# [RECORDS SHOWN]
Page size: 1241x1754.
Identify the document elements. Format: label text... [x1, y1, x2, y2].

...

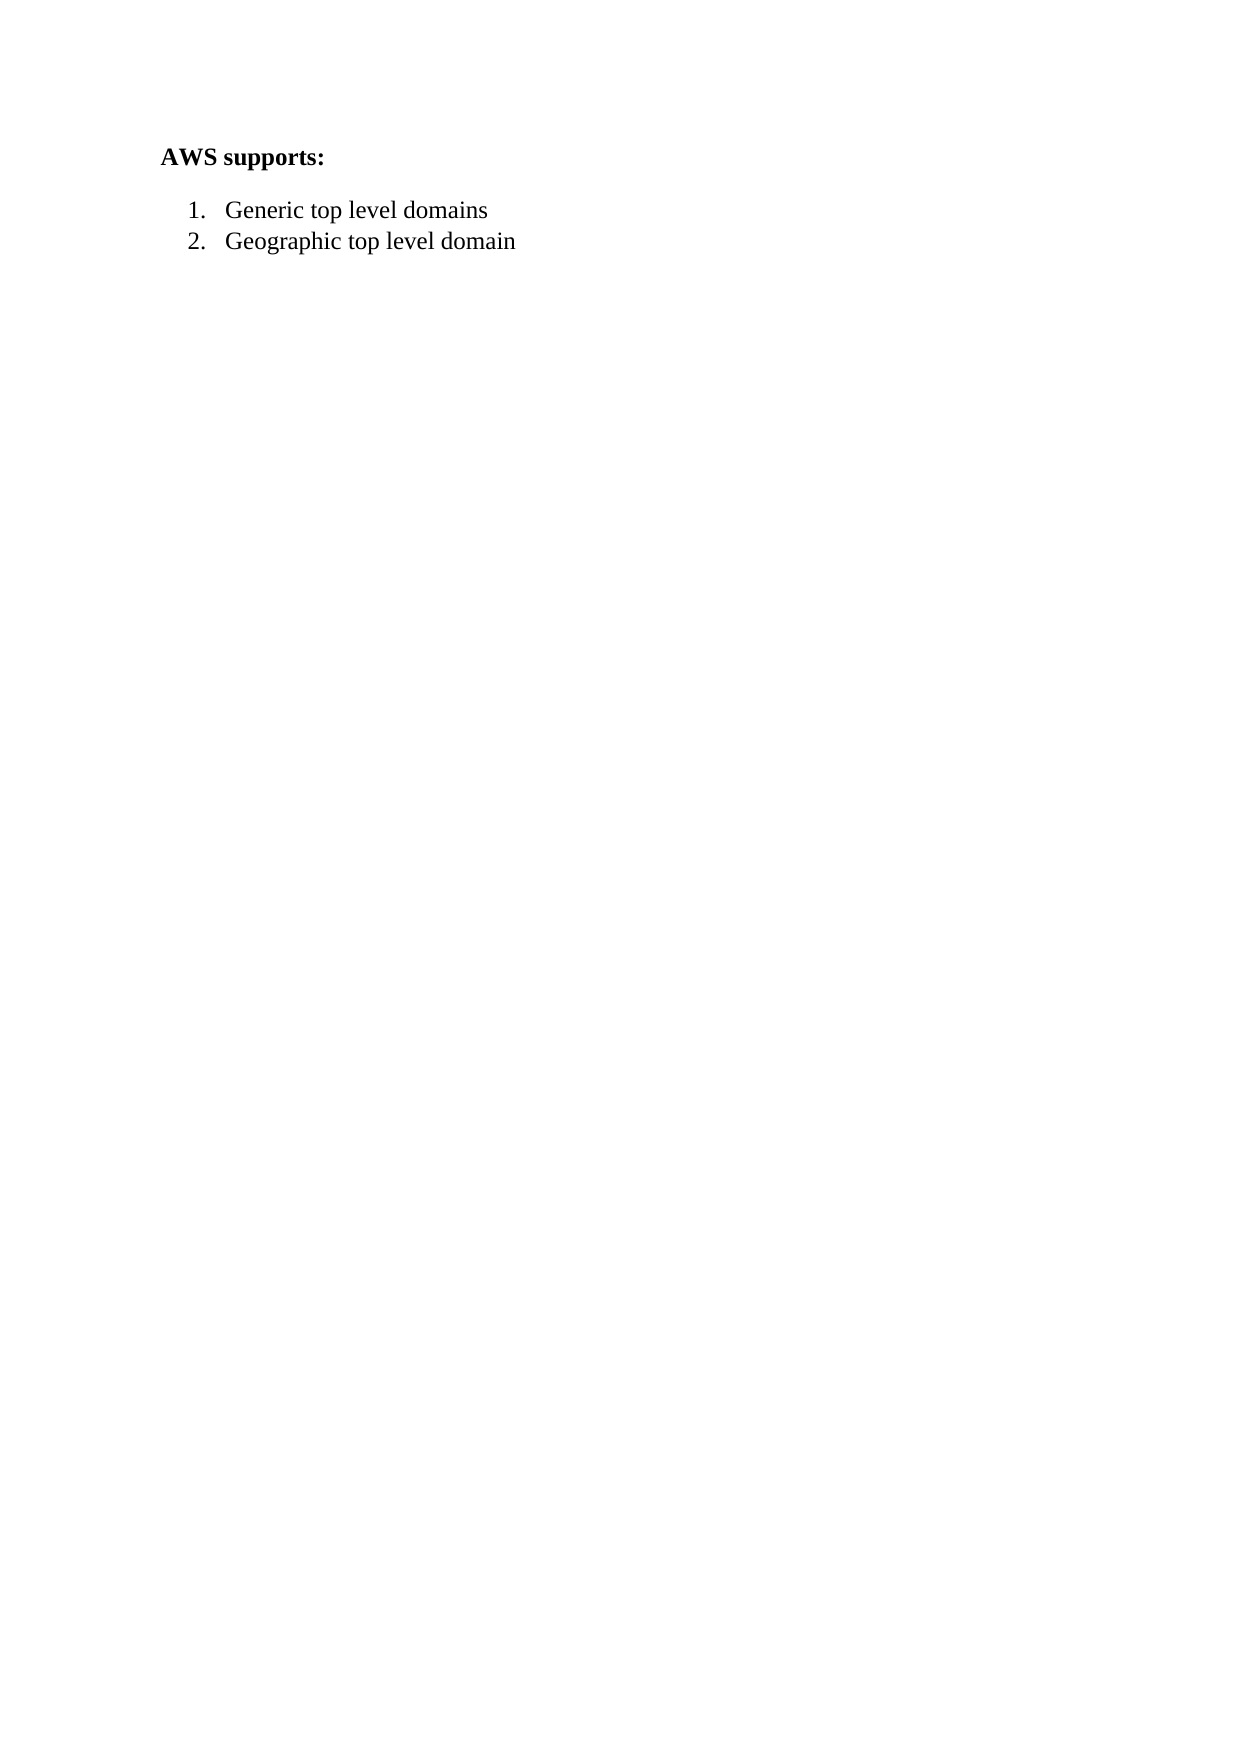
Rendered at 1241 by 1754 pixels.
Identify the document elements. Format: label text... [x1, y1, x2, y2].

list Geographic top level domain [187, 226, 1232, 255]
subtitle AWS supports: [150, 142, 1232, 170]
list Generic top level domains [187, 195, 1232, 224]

--

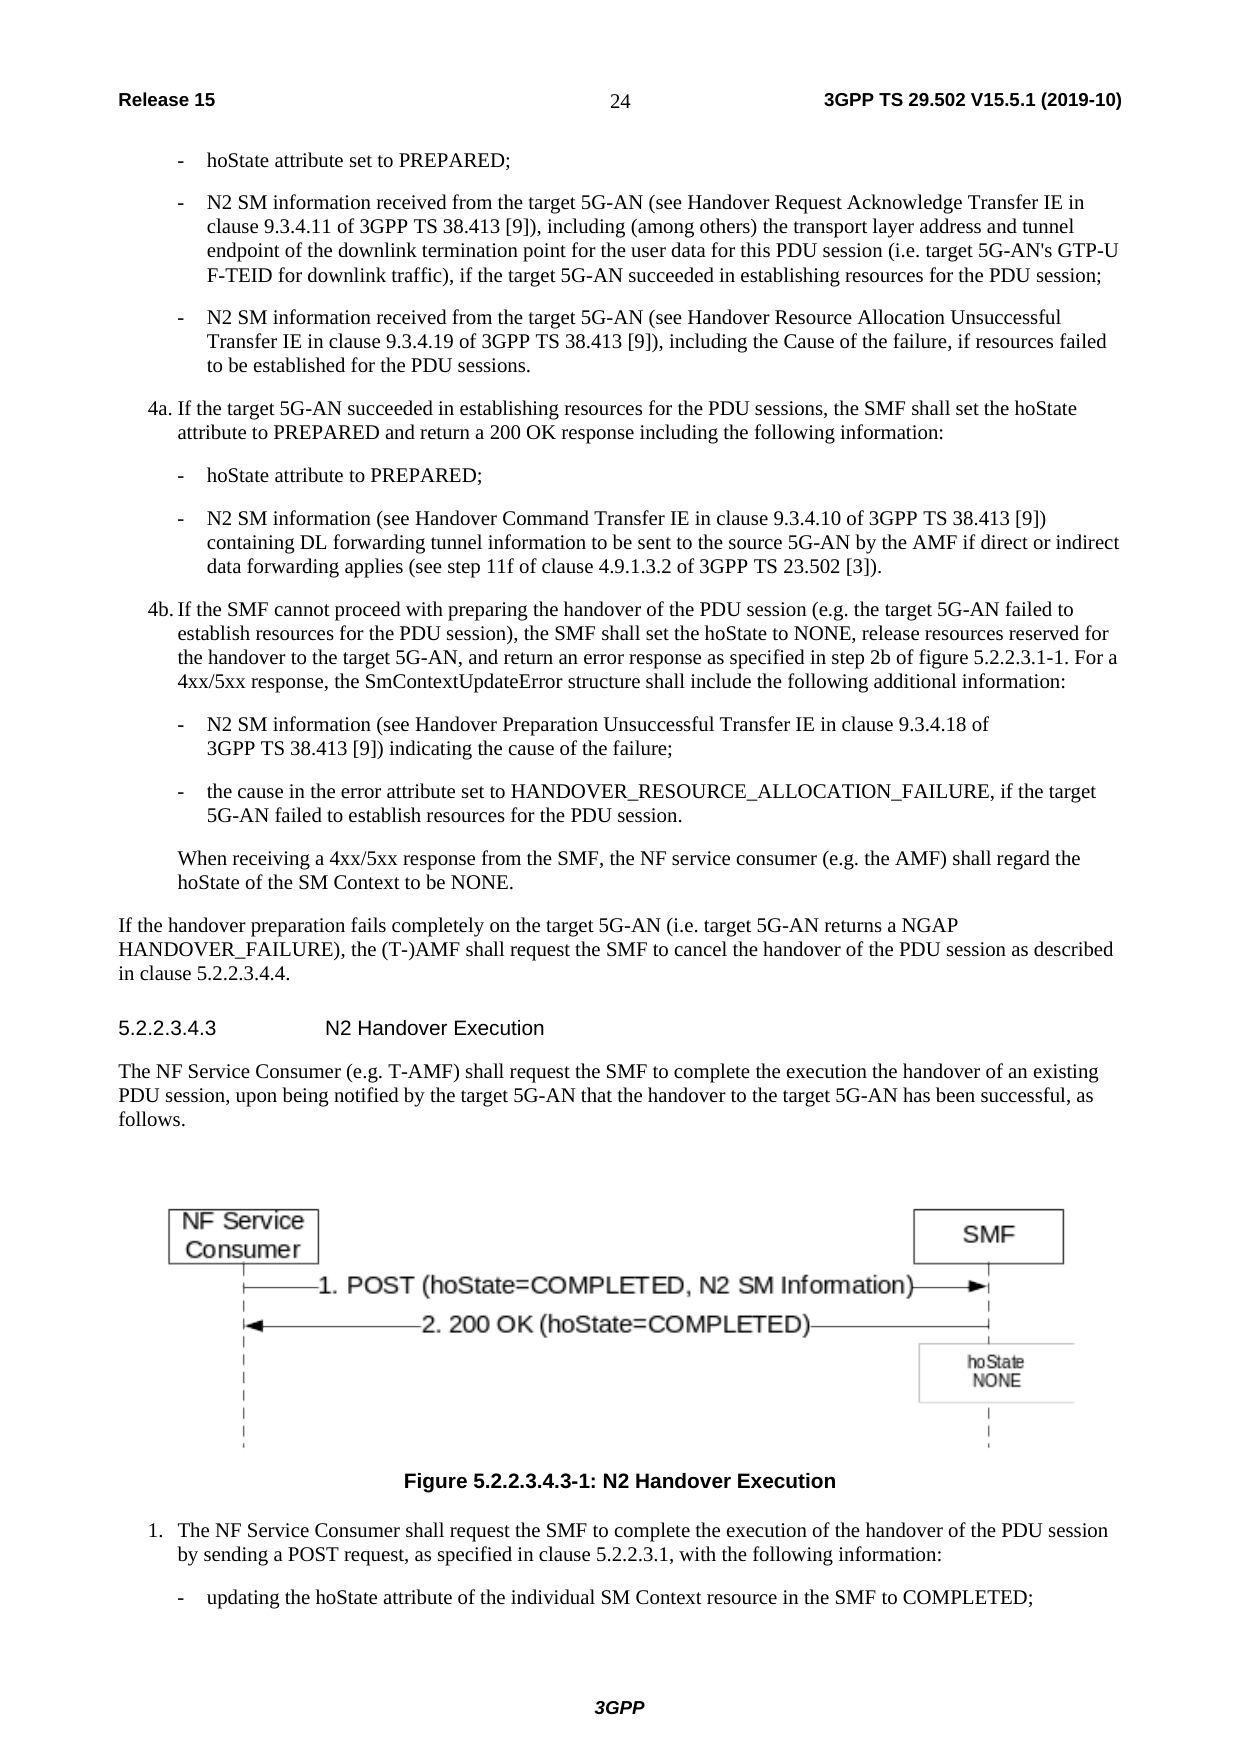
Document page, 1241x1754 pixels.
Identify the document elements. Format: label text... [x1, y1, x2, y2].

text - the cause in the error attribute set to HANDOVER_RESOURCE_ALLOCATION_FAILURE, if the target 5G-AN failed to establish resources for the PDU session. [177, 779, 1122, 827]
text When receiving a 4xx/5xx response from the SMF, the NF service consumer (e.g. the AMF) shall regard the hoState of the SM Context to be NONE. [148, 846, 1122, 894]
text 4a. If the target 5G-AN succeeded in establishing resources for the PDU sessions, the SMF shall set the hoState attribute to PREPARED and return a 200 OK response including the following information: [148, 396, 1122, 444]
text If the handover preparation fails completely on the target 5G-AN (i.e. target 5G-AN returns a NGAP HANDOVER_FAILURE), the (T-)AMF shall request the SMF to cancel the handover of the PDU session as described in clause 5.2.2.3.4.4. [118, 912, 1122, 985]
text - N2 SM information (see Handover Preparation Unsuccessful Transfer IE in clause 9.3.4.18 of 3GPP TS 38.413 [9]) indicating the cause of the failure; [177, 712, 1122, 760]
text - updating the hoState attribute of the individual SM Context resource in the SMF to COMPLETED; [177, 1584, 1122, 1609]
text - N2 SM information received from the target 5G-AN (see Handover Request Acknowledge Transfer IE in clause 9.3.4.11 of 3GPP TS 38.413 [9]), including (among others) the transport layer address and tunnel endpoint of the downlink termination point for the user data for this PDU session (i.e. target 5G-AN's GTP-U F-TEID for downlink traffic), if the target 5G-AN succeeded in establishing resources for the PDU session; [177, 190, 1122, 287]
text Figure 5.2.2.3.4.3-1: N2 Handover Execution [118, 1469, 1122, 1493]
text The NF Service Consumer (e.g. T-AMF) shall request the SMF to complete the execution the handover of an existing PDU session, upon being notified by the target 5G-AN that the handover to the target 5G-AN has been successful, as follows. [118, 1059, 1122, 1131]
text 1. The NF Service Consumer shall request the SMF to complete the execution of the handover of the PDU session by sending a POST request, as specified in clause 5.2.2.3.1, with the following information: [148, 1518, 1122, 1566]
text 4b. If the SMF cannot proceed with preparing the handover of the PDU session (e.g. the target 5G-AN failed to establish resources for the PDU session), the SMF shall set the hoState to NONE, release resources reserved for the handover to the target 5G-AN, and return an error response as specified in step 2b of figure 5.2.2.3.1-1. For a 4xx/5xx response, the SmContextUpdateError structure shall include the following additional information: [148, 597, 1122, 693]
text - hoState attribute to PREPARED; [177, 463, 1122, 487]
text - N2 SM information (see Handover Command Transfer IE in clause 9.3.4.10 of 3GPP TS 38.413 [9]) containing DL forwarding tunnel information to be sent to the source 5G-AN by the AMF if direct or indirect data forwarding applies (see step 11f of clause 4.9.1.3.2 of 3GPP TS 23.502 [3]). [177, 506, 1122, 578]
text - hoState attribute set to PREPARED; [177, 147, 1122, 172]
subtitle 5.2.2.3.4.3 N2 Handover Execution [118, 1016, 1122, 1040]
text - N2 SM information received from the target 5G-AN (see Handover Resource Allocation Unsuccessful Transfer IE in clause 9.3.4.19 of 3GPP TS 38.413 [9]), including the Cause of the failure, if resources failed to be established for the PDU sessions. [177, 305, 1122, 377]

# [INSTRUCTIONS TO FOLLOW]
Tally up the lines holding the string "pixels" in this listing, and report the total alone.

# [COMPLETED EXERCISE]
2